United Nations Association of Australia

OHCHR reports on the human rights situation in Ukraine

Published On: Apr 29 2014

The Office of the High Commissioner for Human Rights (OHCHR) has published a report on the human rights situation in Ukraine in the context of the country’s ongoing political turmoil and security crisis.

The Report warns that, although allegations of human rights violations have decreased since the Government took power at the end of February 2014, there is evidence that the new Government is failing to take the rights of minorities to participate in political life into account. In February 2014, the new Parliament attempted to repeal the Law on Principles of State Language Policy, which would have had the effect of making Ukrainian the country’s only official language despite the fact that over one third of Ukraine’s population speaks Russian in their daily lives. Although the acting President of the Ukraine declined to sign this repeal into effect, new legislation on the subject is being prepared.

Further concerns about the rights of Ukraine’s Russian minority are raised by information on harassment and attacks against Russian speakers, but the report considers these incidents to be isolated rather than widespread or systematic.

A law passed on 8 April 2014 by the Ukrainian Parliament significantly undermines the independence of the country’s judiciary by instituting a lustration policy, which allows judges to be subjected to review and dismissal outside of normal disciplinary proceedings on various grounds, including making “politically motivated decisions.”
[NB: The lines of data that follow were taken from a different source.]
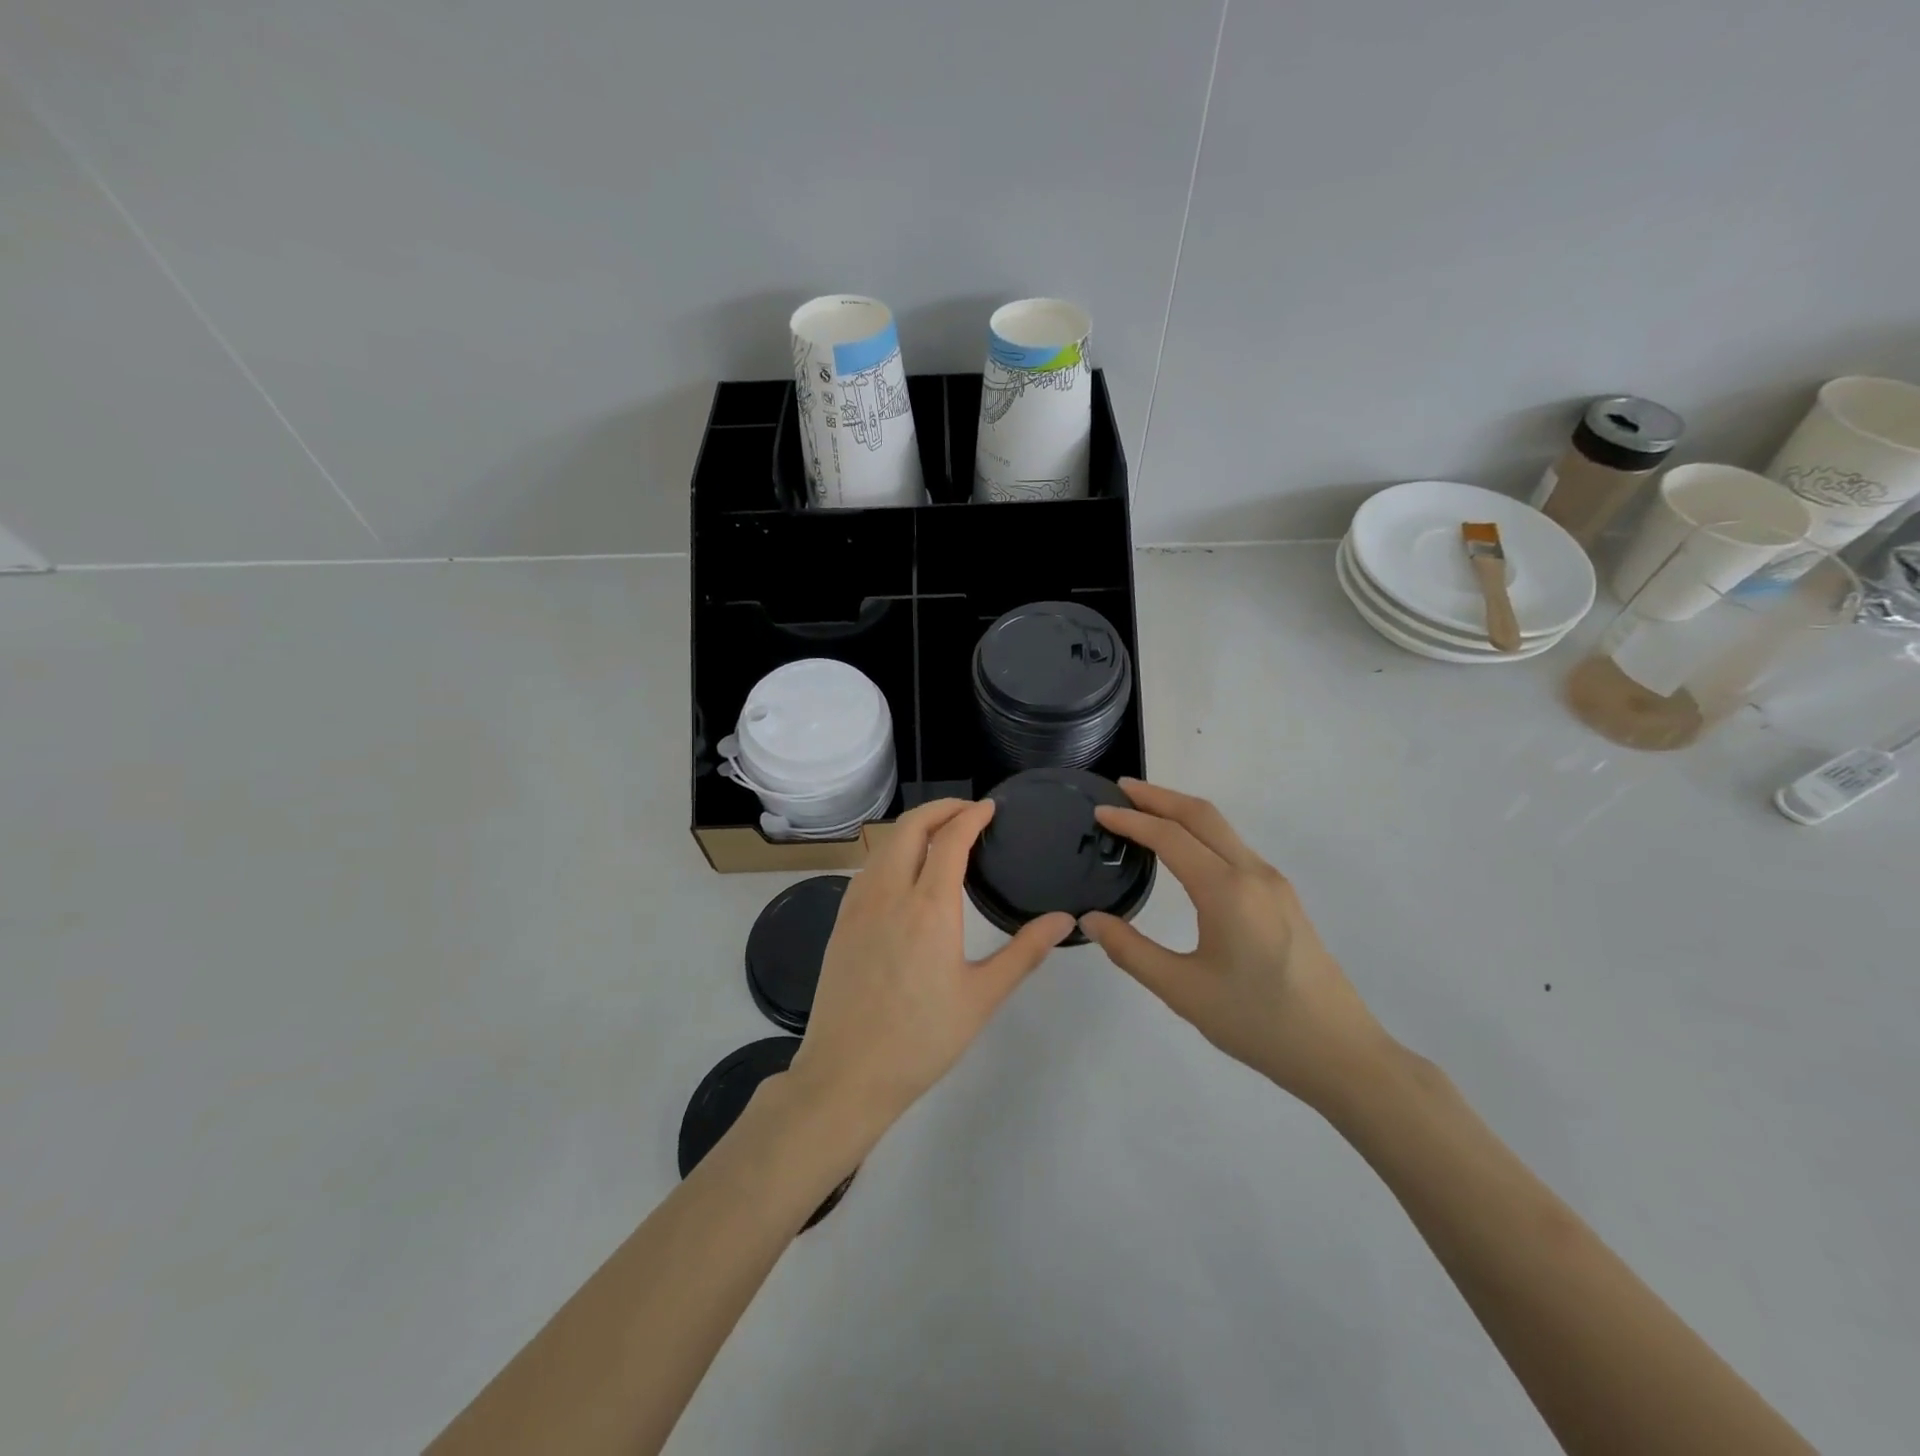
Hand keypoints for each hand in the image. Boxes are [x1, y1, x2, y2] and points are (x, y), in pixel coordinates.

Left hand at [785, 799, 1075, 1141]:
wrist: (847, 1074)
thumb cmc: (922, 1038)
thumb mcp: (983, 997)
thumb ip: (1025, 952)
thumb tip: (1065, 920)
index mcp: (929, 906)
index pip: (951, 839)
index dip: (971, 816)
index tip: (990, 807)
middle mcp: (890, 892)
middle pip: (911, 827)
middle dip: (940, 808)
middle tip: (968, 810)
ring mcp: (858, 905)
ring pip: (885, 844)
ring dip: (914, 827)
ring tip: (941, 834)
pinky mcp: (841, 921)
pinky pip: (868, 867)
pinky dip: (891, 851)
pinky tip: (904, 871)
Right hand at [1080, 780, 1391, 1110]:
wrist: (1340, 1053)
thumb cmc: (1257, 1022)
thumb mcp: (1182, 990)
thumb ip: (1130, 950)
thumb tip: (1090, 920)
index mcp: (1226, 889)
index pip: (1169, 837)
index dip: (1130, 820)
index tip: (1099, 812)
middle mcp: (1253, 873)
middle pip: (1202, 815)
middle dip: (1159, 797)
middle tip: (1121, 790)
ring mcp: (1274, 884)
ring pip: (1222, 830)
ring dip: (1182, 813)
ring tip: (1145, 814)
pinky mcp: (1284, 899)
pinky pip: (1235, 849)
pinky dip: (1202, 835)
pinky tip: (1186, 854)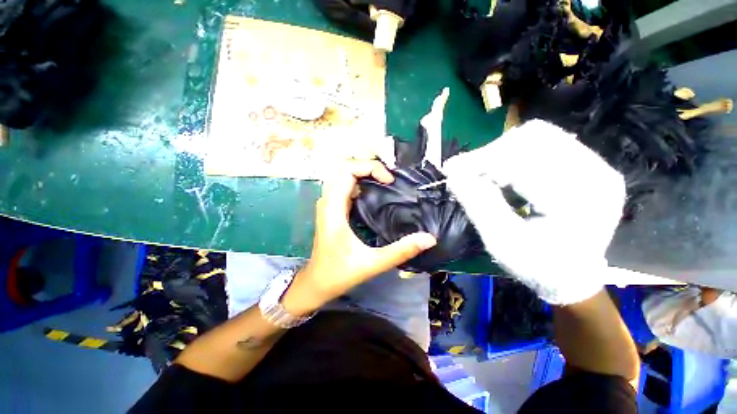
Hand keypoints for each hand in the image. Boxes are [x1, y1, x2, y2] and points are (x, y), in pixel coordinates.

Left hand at [282, 159, 436, 314]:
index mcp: (334, 209)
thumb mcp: (372, 263)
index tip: (389, 180)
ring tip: (385, 182)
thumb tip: (429, 238)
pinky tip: (375, 193)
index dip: (370, 168)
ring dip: (364, 173)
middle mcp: (328, 201)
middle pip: (344, 168)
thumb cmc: (339, 274)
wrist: (316, 283)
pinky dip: (360, 183)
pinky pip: (344, 186)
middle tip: (389, 178)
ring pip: (343, 176)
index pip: (347, 171)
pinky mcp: (332, 210)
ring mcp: (328, 205)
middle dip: (368, 167)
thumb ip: (401, 251)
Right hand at [443, 120, 625, 303]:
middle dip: (491, 154)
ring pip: (538, 136)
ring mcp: (595, 165)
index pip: (524, 161)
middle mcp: (596, 172)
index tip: (452, 170)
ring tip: (483, 173)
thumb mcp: (502, 242)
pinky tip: (502, 173)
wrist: (572, 275)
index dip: (481, 161)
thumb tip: (454, 175)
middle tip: (467, 172)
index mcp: (579, 198)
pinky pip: (545, 143)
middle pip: (534, 138)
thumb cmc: (537, 266)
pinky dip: (514, 155)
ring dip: (501, 152)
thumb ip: (479, 205)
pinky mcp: (587, 164)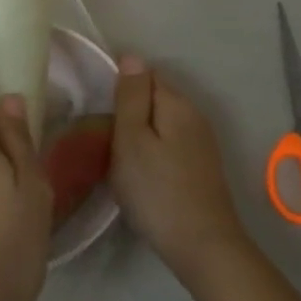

Lustration has commonly been used in post-communist countries to prevent the participation of former communist party officials in public life. According to Human Rights Watch there is a danger that the new policy, which is implemented by a committee comprised predominantly of parliamentarians and officials of the new Government, will be used to mete out political reprisal to judges appointed under the previous Yanukovych Government.

The OHCHR recommends that the Ukrainian Government immediately undertake confidence-building measures, with a view in particular to addressing the concerns of Ukraine’s large ethnic Russian and Tatar minority populations through permissive legislation on minority linguistic rights and a strong stance against hate speech. The Government should also investigate human rights violations related to the Maidan protests.

The report also examines specific human rights challenges in Crimea, highlighting incidences of death threats against journalists covering the 16 March 2014 referendum and the abduction, unlawful arrest and detention by unidentified armed groups of journalists and peaceful demonstrators. Crimean Tatars largely boycotted the referendum, equally concerned about their prospects as part of Ukraine or of Russia. The regional authorities of Crimea have stated to the Assistant Secretary-General for Human Rights that they will conduct thorough investigations of all human rights violations.

The report is based on findings by the UN Assistant Secretary-General for Human Rights, Ivan Šimonovi?, who visited Ukraine during March 2014, and on the work of the newly established United Nations Human Rights Monitoring Mission in Ukraine. Underlying human rights violations in Ukraine are recognised as a cause of the Euromaidan protests beginning on 21 November last year, which set off a chain of events leading to Ukraine’s current crisis.